Cela fait déjà dix ans que Joël Domenjoud a retrouvé sa liberté, le 12 décembre 2015, après dix-sept jours d’assignation à résidence à Paris. Cette mesure, imposée le 26 novembre 2015 dans le cadre de l’état d’urgence, a été décidée en réponse aux attentats du 13 novembre, visant des militants écologistes liés à des réunions du mouvement anti-COP21, rapporte TopTribune.
La journée de la libération de Joël a été marquée par une intervention policière massive. Sa voisine, alarmée par la présence policière dans l’immeuble, l’a averti. Pendant ce temps, son frère Cédric subissait également des mesures similaires. Tous deux avaient été ciblés pour leurs activités militantes au sein de la Coalition climat 21, opposée à la COP21.
« Il y a un avant et un après cette journée qui a été très déterminante dans notre vie, à moi et mon frère », explique Joël. Aujourd’hui, installé en Meurthe-et-Moselle, il reste marqué par cette expérience, qu’il décrit comme « très difficile à vivre » et qu’il dénonce comme une banalisation des mesures répressives contre les militants écologistes.
Conséquences de l’activisme
Les années suivant l’état d’urgence ont profondément bouleversé la vie de Joël et Cédric. Joël, déterminé à contester ce qu’il considère comme une injustice, a choisi de médiatiser son cas, alors que Cédric préférait rester discret en raison d’un passé judiciaire négatif liés à des manifestations anti-nucléaires.
« L’assignation à résidence a tout fait voler en éclats », déclare Joël, expliquant que cet événement a altéré la frontière entre sa vie privée et son engagement. Ce dernier a subi une surexposition médiatique, tandis que Cédric restait dans l’ombre, créant un déséquilibre souffrant entre eux.

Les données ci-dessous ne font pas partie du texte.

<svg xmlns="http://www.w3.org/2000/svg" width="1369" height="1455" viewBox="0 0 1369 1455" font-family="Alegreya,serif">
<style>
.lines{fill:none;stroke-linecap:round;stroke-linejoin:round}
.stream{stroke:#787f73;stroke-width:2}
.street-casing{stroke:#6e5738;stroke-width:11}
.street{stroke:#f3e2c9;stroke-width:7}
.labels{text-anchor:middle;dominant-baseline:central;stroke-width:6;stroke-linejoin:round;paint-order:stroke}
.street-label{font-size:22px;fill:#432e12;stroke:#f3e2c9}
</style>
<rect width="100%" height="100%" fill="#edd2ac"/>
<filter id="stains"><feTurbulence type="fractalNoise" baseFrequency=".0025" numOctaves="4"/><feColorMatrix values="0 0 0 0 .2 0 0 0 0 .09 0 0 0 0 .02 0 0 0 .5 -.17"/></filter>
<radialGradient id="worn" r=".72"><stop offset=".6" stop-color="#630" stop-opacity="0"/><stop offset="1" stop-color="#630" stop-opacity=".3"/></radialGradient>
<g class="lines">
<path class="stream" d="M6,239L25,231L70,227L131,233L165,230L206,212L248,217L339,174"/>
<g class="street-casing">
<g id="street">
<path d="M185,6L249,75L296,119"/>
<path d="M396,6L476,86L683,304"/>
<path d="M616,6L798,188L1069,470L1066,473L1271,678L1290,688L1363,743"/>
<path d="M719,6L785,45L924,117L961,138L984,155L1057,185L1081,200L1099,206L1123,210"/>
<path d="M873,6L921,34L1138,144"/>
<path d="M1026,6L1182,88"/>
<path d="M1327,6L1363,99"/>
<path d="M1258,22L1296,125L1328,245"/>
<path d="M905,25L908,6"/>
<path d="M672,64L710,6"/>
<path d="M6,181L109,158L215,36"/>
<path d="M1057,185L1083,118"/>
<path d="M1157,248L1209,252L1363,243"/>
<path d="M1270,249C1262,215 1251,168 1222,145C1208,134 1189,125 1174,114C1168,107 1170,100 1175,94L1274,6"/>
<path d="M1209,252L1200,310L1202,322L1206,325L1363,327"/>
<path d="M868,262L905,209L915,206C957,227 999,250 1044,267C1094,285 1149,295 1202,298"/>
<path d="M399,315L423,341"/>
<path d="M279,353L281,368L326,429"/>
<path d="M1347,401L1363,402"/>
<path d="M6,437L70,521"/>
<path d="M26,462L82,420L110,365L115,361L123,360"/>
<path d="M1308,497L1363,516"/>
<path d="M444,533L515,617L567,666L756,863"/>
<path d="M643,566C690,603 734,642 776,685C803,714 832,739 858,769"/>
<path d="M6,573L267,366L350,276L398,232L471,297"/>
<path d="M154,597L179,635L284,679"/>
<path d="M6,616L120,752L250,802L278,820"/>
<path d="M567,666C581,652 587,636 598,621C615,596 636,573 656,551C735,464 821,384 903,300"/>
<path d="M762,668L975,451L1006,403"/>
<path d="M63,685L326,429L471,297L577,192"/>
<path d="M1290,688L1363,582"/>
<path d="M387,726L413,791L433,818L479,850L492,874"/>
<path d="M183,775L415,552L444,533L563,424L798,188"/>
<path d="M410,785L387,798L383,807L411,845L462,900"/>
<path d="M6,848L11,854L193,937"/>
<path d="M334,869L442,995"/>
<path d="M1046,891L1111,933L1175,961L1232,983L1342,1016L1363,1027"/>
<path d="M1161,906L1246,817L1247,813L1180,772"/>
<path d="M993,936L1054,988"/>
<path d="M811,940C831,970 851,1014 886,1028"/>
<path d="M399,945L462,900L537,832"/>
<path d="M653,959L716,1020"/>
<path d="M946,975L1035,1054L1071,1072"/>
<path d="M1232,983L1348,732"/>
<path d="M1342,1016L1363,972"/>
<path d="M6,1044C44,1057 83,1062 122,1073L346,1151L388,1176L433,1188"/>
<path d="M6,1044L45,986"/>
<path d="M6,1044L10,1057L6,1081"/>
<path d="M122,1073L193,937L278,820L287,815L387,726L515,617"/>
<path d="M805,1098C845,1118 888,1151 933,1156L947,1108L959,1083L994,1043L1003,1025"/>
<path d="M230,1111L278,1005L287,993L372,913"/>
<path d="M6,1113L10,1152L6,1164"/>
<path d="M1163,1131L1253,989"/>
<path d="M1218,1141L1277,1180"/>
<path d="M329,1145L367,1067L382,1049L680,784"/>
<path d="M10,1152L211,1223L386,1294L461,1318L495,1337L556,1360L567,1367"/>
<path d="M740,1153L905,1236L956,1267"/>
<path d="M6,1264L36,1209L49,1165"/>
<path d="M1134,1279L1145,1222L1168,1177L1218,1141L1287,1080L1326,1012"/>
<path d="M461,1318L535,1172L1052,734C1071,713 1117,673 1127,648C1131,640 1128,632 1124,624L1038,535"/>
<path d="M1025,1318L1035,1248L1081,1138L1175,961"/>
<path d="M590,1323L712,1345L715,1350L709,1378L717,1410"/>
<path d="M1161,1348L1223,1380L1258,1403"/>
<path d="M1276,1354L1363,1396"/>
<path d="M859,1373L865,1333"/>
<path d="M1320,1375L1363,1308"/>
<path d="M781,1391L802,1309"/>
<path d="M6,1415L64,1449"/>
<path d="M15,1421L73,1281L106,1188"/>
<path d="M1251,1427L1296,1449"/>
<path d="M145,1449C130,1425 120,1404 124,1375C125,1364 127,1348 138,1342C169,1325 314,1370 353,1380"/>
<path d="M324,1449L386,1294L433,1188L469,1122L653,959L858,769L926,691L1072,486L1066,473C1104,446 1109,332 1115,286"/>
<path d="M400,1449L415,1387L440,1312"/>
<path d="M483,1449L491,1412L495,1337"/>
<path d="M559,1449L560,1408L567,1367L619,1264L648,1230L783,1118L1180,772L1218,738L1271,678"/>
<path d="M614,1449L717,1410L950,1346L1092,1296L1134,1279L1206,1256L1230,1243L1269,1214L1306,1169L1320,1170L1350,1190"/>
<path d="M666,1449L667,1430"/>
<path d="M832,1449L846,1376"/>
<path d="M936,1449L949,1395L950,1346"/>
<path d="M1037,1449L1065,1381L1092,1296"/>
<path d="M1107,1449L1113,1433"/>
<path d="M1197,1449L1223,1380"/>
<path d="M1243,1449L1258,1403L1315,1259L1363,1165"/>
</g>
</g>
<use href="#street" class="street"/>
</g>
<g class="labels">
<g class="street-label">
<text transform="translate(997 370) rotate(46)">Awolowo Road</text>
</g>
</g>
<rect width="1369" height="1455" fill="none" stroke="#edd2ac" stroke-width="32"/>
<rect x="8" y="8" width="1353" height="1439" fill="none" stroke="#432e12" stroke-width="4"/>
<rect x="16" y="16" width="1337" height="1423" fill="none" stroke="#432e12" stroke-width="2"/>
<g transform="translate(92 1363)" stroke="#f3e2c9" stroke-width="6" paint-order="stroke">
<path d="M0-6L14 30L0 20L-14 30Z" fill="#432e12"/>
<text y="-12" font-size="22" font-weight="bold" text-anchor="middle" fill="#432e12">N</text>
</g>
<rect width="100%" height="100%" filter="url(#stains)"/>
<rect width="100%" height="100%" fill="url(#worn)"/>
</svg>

La lutte juridique et l’inquiétude
L’avocate Muriel Ruef, qui a pris en charge la défense des deux frères, a tenté de contester l’assignation à résidence par voie judiciaire, sans succès. « C’était quelque chose d’énorme. Ça n’était jamais arrivé », se remémore-t-elle. Malheureusement, tous les recours, du tribunal administratif au Conseil d’Etat, se sont heurtés à un refus. Finalement, elle a décidé de saisir le Conseil constitutionnel.
Les autorités ont justifié leurs actes en indiquant que l’assignation des militants écologistes visait à éviter d’engager des forces de l’ordre déjà mobilisées par l’état d’urgence. Bernard Cazeneuve, alors ministre de l’Intérieur, a explicitement nié l’assignation de militants pacifiques lors d’une séance à l’Assemblée nationale.
« Pour ce qui concerne les militants écologistes, il n’y en a eu aucun d’assigné. Ceux qui ont été assignés, ce sont des individus violents. »
Malgré cela, les témoignages des frères Domenjoud révèlent des effets psychologiques néfastes subséquents à l’assignation, dont la marginalisation sociale et l’anxiété continue. Joël, durant les mois suivants, s’est senti incapable de reprendre une vie normale, perdant des amis et traversant une rupture d’avec sa compagne.
Engagement continu et sentiment d’insécurité
Isolé, Joël s’est investi intensément dans la lutte contre la loi Travail de 2016, élargissant son engagement à d’autres mouvements tels que celui des « gilets jaunes ». Cependant, il demeure choqué par le fait qu’une décision politique arbitraire puisse le priver de son droit à la liberté sans action de sa part pour se défendre. À ce jour, il considère que la France ne fonctionne pas comme un état de droit.
Après neuf ans de combats juridiques, Joël a été indemnisé en mai 2024 à hauteur de 11 500 euros par la Cour européenne des droits de l’homme. Ce jugement, bien qu’en demi-teinte pour son avocate, n’a pas mis en question la légitimité de l’assignation à résidence initiale.
Ce qui reste en travers de la gorge des deux frères et de leur avocate, c’est l’absence de remise en cause des documents non identifiés émis par les Renseignements généraux, qui avaient utilisé des informations floues pour justifier les mesures prises contre eux. « À partir du moment où il y a ce précédent, ça pourra se reproduire », alerte l’avocate Ruef.
Le jugement, connu sous le nom de « arrêt Domenjoud », est désormais étudié dans les facultés de droit et soulève des questions cruciales sur la liberté d’expression et les droits des militants écologiques en France.